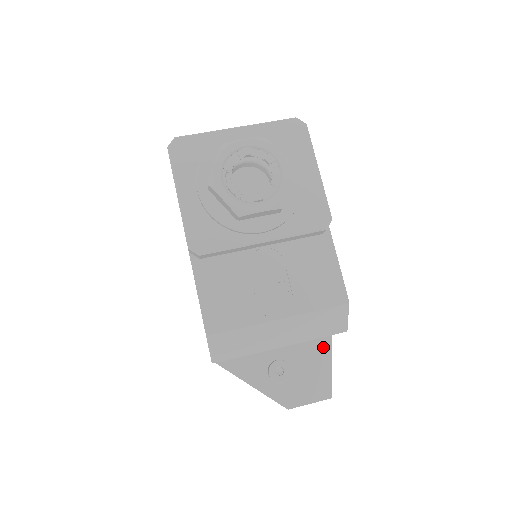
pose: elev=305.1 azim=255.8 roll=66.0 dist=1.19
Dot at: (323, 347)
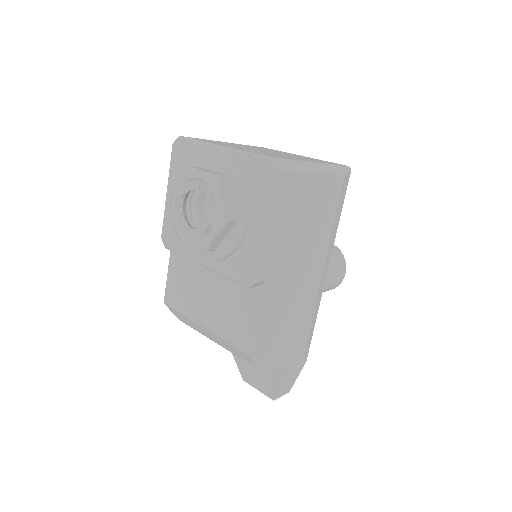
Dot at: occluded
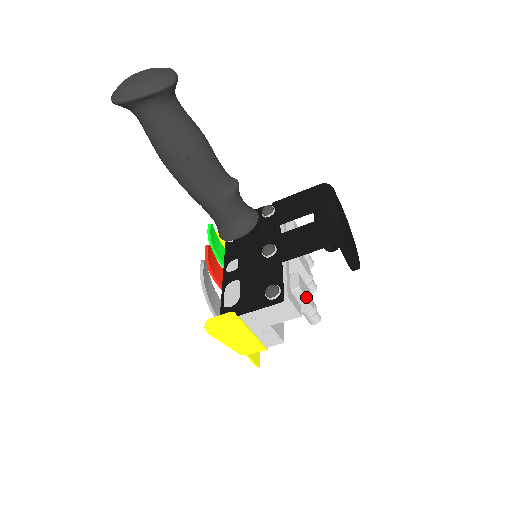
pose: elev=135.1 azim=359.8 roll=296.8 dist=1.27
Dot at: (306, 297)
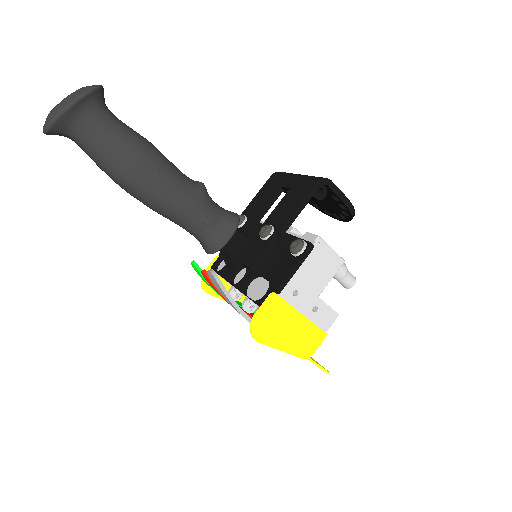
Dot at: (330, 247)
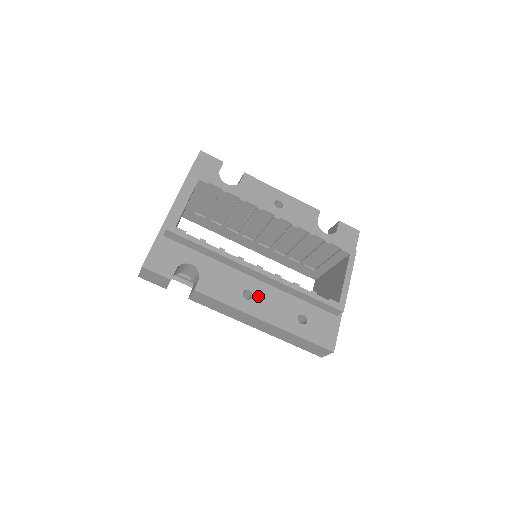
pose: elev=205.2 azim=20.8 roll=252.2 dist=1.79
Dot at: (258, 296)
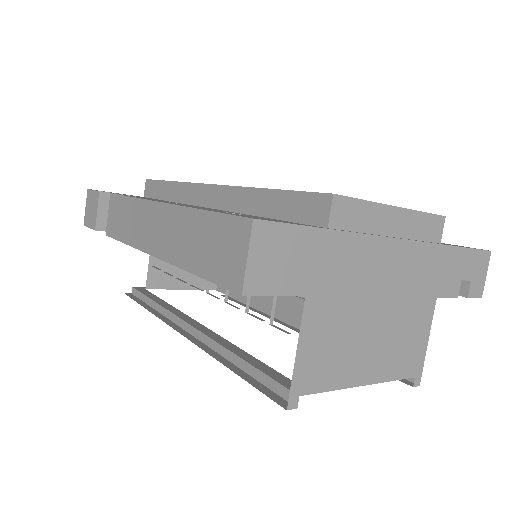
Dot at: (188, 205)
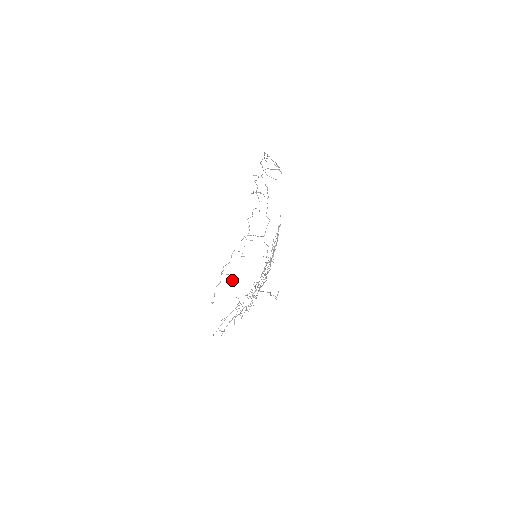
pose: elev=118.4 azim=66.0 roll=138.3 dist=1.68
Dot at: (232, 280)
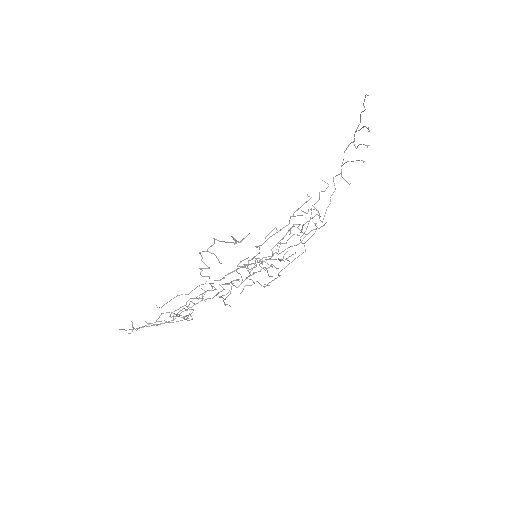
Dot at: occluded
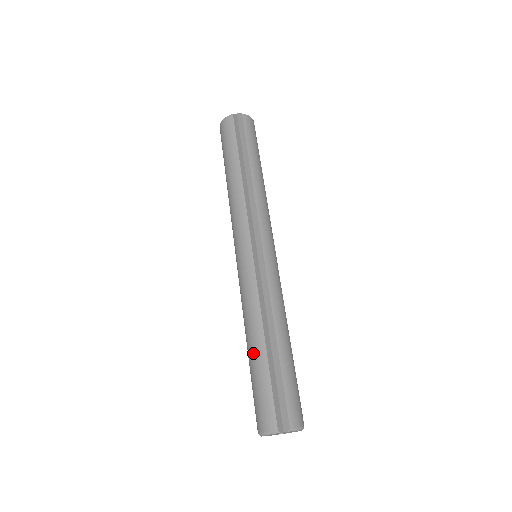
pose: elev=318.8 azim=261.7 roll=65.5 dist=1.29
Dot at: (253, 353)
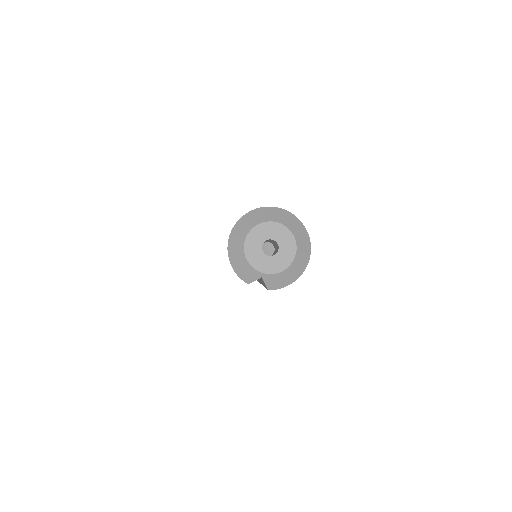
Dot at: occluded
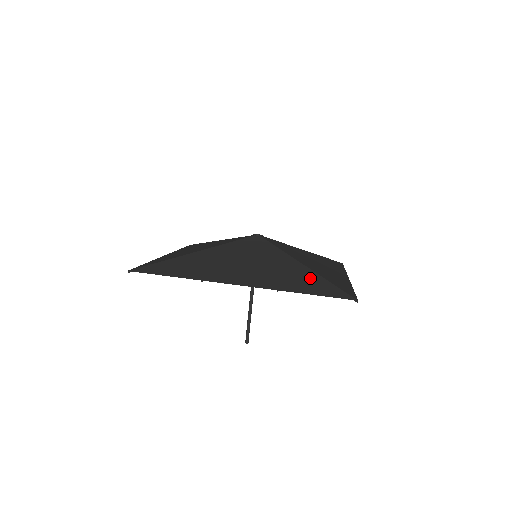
━━━━━━━━
• What is required: Rewrite the stretch of the records from the line containing "pose: elev=135.1 azim=359.8" through their end as a numbered list, with no blank lines. Leave the pictures out.

• Right answer:
1. pose: elev=135.1 azim=359.8 roll=296.8 dist=1.27
2. Dot at: (306, 297)
3. Dot at: (330, 247)
4. pose: elev=205.2 azim=20.8 roll=252.2 dist=1.79
5. Dot at: (258, 296)
6. Dot at: (188, 205)
7. pose: elev=118.4 azim=66.0 roll=138.3 dist=1.68
8. Dot at: (232, 280)
9. Dot at: occluded
10. pose: elev=318.8 azim=261.7 roll=65.5 dist=1.29
11. Dot at: (253, 353)
12. Dot at: occluded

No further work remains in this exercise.